» Excerpt:
That obviously does not work as not everything in sysfs is a struct
device :(

Abhinav Kumar Feb. 11, 2022, 6:59 p.m. UTC | #9

Hi Greg

Thanks for the response.

On 2/11/2022 3:09 AM, Greg KH wrote:
> On Tue, Feb 08, 2022 at 11:44:32AM -0800, Abhinav Kumar wrote:
>> There are cases where depending on the size of the devcoredump and the speed
>> at which the usermode reads the dump, it can take longer than the current 5 mins
>> timeout.
>>
>> This can lead to incomplete dumps as the device is deleted once the timeout expires.
>>
>> One example is below where it took 6 mins for the devcoredump to be completely read.
>>
>> 04:22:24.668 23916 23994 I HWDeviceDRM::DumpDebugData: Opening /sys/class/devcoredump/devcd6/data
>> 04:28:35.377 23916 23994 W HWDeviceDRM::DumpDebugData: Freeing devcoredump node
> 
> What makes this so slow?  Reading from the kernel shouldn't be the
> limit, is it where the data is being sent to?

We are still checking this. We are seeing better read times when we bump 
up the thread priority of the thread which was reading this.
We are also trying to check if bumping up CPU speed is helping.
But, results have not been consistently good enough. So we thought we 
should also increase the timeout to be safe.

> 
>> Increase the timeout to 10 mins to accommodate system delays and large coredump
>> sizes.
> 
> Nit, please wrap your changelog texts at 72 columns.
> 
Yes, i will fix this when I re-post.

> And what is "large"?

We are seeing devcoredumps in the range of 2.5MB-3MB. I can also mention 
this in the commit text in the next post.

Thanks

Abhinav

> 
> thanks,
> 
> greg k-h

Greg KH Feb. 12, 2022, 7:04 a.m. UTC | #10

On Fri, Feb 11, 2022 at 10:59:39AM -0800, Abhinav Kumar wrote:
> Hi Greg
> 
> Thanks for the response.
> 
> On 2/11/2022 3:09 AM, Greg KH wrote:
> > On Tue, Feb 08, 2022 at 11:44:32AM -0800, Abhinav Kumar wrote:
> > > There are cases where depending on the size of the devcoredump and the speed
> > > at which the usermode reads the dump, it can take longer than the current 5 mins
> > > timeout.
> > > 
> > > This can lead to incomplete dumps as the device is deleted once the timeout expires.
> > > 
> > > One example is below where it took 6 mins for the devcoredump to be completely read.
> > > 
> > > 04:22:24.668 23916 23994 I HWDeviceDRM::DumpDebugData: Opening /sys/class/devcoredump/devcd6/data
> > > 04:28:35.377 23916 23994 W HWDeviceDRM::DumpDebugData: Freeing devcoredump node
> > 
> > What makes this so slow?  Reading from the kernel shouldn't be the
> > limit, is it where the data is being sent to?

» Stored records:
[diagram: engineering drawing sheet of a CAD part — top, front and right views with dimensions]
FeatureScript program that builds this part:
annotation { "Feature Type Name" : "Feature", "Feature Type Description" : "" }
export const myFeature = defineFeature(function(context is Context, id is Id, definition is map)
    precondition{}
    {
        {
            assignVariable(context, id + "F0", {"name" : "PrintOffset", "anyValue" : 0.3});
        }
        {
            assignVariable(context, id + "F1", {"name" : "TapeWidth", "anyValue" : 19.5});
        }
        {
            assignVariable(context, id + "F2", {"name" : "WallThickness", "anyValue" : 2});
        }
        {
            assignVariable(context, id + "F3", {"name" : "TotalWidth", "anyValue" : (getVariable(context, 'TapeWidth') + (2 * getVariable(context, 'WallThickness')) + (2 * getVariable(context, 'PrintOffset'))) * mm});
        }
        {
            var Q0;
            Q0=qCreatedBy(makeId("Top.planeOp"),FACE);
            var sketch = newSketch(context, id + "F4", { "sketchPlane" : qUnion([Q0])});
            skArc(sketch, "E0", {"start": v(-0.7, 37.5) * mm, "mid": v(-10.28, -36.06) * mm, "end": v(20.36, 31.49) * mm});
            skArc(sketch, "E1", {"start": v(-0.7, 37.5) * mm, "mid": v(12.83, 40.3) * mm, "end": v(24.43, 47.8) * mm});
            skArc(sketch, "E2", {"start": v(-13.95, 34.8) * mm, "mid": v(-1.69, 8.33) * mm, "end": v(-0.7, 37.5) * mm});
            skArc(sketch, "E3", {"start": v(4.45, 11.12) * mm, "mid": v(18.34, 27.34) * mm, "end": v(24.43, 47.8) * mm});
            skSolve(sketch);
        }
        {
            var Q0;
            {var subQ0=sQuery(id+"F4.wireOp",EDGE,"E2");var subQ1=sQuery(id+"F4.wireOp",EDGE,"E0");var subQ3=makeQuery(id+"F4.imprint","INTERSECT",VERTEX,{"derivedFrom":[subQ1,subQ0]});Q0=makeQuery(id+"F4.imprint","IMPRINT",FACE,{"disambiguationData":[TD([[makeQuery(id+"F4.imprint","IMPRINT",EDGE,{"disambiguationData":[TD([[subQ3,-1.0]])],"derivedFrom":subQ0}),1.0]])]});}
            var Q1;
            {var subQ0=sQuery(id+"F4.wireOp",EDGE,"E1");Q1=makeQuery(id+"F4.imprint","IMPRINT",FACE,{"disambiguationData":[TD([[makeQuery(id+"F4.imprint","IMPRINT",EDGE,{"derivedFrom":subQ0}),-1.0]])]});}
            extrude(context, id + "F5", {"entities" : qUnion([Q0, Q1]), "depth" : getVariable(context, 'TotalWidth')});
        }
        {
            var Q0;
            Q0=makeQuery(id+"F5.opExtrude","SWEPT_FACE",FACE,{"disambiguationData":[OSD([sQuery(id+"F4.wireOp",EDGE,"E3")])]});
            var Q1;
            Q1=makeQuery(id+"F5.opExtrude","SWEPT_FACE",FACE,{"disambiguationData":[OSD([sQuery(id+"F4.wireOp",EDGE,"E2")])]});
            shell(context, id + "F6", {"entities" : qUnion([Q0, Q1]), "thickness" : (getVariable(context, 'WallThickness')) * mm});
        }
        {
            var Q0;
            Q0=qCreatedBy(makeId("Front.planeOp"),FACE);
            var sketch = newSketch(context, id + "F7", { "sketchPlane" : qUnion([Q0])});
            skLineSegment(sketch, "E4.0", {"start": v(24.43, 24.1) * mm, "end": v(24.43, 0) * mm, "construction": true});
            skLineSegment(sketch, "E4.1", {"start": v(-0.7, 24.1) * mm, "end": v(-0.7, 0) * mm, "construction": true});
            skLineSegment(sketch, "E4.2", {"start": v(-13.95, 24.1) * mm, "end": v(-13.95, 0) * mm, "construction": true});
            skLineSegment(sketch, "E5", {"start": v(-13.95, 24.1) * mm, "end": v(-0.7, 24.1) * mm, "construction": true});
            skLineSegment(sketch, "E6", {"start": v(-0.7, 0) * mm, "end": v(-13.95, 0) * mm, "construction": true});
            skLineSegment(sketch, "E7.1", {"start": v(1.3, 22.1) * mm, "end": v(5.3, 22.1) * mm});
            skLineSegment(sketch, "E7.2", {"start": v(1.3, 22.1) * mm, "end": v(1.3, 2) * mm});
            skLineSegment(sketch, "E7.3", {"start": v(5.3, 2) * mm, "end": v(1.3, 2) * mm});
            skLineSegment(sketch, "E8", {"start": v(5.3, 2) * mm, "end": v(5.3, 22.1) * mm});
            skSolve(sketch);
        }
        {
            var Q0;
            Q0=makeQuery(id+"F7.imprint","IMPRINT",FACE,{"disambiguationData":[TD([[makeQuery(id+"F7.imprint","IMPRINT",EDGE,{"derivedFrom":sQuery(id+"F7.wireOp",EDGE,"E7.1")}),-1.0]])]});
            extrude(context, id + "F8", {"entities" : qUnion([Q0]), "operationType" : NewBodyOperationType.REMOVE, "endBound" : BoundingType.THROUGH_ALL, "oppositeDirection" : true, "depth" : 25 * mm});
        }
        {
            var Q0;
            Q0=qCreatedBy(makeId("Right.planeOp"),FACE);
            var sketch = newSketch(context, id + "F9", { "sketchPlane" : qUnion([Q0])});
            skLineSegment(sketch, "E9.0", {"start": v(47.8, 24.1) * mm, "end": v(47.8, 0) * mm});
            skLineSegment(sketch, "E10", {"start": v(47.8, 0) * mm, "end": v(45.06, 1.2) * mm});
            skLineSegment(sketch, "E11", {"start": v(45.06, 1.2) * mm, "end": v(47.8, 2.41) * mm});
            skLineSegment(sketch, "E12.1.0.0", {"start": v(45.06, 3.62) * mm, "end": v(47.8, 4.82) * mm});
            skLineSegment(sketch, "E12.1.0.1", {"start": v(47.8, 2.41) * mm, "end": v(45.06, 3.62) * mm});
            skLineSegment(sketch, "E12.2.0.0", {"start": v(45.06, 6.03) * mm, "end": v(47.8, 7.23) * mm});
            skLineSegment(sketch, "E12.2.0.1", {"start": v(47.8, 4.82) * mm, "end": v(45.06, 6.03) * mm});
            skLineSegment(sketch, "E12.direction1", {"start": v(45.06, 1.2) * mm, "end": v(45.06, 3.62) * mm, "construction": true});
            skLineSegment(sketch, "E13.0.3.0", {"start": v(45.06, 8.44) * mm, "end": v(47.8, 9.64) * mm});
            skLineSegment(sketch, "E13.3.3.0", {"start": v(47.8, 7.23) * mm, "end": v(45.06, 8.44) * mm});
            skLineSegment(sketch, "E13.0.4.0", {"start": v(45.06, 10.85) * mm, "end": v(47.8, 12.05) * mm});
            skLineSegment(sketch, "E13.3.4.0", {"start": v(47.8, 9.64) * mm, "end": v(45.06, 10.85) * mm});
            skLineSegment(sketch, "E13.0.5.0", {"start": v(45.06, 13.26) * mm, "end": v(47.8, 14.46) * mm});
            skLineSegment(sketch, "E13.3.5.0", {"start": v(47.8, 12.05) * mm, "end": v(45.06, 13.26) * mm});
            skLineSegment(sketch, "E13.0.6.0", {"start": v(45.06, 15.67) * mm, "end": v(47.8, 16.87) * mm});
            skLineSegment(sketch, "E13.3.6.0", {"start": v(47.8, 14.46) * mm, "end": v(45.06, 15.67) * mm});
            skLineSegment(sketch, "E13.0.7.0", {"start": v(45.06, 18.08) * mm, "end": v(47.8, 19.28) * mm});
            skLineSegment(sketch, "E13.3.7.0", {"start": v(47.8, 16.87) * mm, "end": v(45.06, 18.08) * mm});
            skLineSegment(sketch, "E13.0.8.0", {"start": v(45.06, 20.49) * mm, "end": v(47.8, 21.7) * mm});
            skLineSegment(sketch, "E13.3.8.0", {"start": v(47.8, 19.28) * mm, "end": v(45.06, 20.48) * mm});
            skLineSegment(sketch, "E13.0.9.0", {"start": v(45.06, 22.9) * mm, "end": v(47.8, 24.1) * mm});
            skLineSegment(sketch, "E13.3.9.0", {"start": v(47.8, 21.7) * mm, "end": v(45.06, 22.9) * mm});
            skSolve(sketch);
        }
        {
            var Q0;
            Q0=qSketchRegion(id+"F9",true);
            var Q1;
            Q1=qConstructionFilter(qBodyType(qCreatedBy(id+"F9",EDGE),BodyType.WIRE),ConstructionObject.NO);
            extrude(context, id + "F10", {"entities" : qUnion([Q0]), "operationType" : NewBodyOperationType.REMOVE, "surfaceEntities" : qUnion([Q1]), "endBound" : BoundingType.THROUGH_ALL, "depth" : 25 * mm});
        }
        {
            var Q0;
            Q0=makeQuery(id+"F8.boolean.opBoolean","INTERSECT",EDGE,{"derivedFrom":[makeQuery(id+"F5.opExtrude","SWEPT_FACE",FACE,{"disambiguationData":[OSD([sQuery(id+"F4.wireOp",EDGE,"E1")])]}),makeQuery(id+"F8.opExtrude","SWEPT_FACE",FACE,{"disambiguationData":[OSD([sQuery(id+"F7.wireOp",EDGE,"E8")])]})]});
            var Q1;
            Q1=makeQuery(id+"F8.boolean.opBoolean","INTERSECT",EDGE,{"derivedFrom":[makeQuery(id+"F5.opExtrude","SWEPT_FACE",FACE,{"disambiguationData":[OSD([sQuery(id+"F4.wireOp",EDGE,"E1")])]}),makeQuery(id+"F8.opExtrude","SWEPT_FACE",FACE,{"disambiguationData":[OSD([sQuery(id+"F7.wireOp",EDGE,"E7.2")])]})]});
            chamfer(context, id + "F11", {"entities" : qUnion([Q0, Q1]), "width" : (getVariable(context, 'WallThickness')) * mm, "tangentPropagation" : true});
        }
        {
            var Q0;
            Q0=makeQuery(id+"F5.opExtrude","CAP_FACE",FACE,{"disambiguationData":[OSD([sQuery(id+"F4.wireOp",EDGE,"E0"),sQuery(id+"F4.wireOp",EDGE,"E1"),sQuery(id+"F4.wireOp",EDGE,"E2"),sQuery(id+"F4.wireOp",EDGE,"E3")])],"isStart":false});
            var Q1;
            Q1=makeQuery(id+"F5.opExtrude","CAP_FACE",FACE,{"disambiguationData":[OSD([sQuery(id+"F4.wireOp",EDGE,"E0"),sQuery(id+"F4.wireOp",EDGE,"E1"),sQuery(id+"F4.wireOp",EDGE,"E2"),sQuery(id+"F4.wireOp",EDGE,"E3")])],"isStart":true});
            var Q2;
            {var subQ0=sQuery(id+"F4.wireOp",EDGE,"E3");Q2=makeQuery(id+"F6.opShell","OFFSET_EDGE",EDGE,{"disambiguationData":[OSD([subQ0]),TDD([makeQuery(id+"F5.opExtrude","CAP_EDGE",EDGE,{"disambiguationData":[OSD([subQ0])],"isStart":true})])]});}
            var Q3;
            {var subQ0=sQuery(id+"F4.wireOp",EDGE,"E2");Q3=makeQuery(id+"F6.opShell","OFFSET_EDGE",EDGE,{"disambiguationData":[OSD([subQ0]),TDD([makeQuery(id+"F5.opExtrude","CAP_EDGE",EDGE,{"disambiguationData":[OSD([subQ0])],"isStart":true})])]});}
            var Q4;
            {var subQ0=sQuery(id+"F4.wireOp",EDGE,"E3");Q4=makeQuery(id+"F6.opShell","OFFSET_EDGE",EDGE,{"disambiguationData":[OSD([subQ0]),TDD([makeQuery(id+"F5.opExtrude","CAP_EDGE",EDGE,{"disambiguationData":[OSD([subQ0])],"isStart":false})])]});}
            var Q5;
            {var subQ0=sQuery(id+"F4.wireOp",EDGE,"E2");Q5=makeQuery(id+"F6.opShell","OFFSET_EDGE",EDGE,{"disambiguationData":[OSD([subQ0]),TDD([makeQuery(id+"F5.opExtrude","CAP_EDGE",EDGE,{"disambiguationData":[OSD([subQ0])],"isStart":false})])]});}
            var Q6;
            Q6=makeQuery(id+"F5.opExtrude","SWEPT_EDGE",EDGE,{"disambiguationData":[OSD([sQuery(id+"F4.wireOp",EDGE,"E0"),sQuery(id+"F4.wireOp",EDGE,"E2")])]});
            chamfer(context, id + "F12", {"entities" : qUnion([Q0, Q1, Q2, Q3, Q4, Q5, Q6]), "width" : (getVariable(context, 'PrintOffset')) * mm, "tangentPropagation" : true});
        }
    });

» Actions to take:
**A)** Output the passage of the devcoredump thread from "We are still" up to and including "at 72 columns.".
**B)** Rewrite the paragraph of the devcoredump thread that begins "We are still checking this" as a short bulleted list that keeps its main facts.

» Solved problems:
**A)**
We are still checking this. We are seeing better read times when we bump 
up the thread priority of the thread which was reading this.
We are also trying to check if bumping up CPU speed is helping.
But, results have not been consistently good enough. So we thought we 
should also increase the timeout to be safe.

> 
>> Increase the timeout to 10 mins to accommodate system delays and large coredump
>> sizes.
> 
> Nit, please wrap your changelog texts at 72 columns.

**B)**
- The cause of the slow reads is still being investigated.
- Read times improve when the reading thread's priority is raised.
- Raising CPU speed is also being tested.
- Results have not been consistently good enough.
- The timeout is therefore also being increased to be safe.